Task prompt
Reproduce all of the material below, replacing "left wrist" with "left hand" wherever it appears and leaving everything else unchanged. Omit the pictures from your answer.

Input data
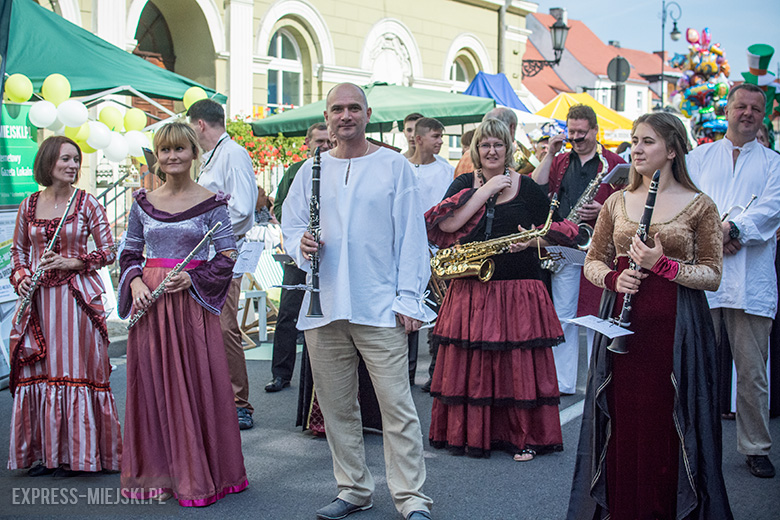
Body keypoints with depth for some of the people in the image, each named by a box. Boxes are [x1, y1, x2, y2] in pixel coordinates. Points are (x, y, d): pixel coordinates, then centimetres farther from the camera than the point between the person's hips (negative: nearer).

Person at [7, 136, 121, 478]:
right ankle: (44, 451, 17)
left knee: (75, 368, -2)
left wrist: (72, 262, -13)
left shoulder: (87, 203, 0)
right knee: (38, 370, 5)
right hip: (38, 298, 3)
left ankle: (75, 453, 8)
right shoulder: (29, 205, 8)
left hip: (78, 294, -3)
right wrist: (19, 275, -2)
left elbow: (108, 251, -1)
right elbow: (18, 249, 17)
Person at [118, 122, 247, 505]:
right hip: (150, 303, 3)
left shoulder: (211, 203, -1)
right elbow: (129, 251, 15)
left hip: (192, 302, -3)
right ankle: (157, 471, 19)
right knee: (151, 384, 6)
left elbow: (228, 256, -1)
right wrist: (135, 281, -4)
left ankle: (197, 473, 11)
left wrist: (192, 278, -15)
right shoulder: (143, 202, 9)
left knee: (195, 384, -2)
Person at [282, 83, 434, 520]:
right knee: (337, 406, 10)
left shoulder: (394, 167, 4)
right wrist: (301, 244, -7)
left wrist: (408, 297, -6)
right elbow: (291, 224, 17)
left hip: (380, 308, -4)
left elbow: (411, 235, 1)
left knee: (397, 404, -5)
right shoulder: (312, 170, 13)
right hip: (324, 306, 4)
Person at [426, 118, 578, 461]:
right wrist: (486, 190, -10)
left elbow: (555, 233, 9)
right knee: (470, 363, 4)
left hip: (519, 291, -1)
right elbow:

Answer to the problem
Body keypoints with depth for some of the people in the image, each named by a box. Boxes are [x1, y1, x2, y2] in pixel coordinates. Points are (x, y, d): pixel coordinates, then centimetres farther from the camera than the point between the person's hips (negative: nearer).

Person at [7, 136, 121, 478]:
right ankle: (44, 451, 17)
left knee: (75, 368, -2)
left hand: (72, 262, -13)
left shoulder: (87, 203, 0)
right knee: (38, 370, 5)
right hip: (38, 298, 3)
left ankle: (75, 453, 8)
right shoulder: (29, 205, 8)
left hip: (78, 294, -3)
right wrist: (19, 275, -2)
left elbow: (108, 251, -1)
right elbow: (18, 249, 17)
Person at [118, 122, 247, 505]:
right hip: (150, 303, 3)
left shoulder: (211, 203, -1)
right elbow: (129, 251, 15)
left hip: (192, 302, -3)
right ankle: (157, 471, 19)
right knee: (151, 384, 6)
left elbow: (228, 256, -1)
right wrist: (135, 281, -4)
left ankle: (197, 473, 11)
left hand: (192, 278, -15)
right shoulder: (143, 202, 9)
left knee: (195, 384, -2)
Person at [282, 83, 434, 520]:
right knee: (337, 406, 10)
left shoulder: (394, 167, 4)
right wrist: (301, 244, -7)
left hand: (408, 297, -6)
right elbow: (291, 224, 17)
left hip: (380, 308, -4)
left elbow: (411, 235, 1)
left knee: (397, 404, -5)
right shoulder: (312, 170, 13)
right hip: (324, 306, 4)
Person at [426, 118, 578, 461]:
right wrist: (486, 190, -10)
left elbow: (555, 233, 9)
right knee: (470, 363, 4)
left hip: (519, 291, -1)
right elbow:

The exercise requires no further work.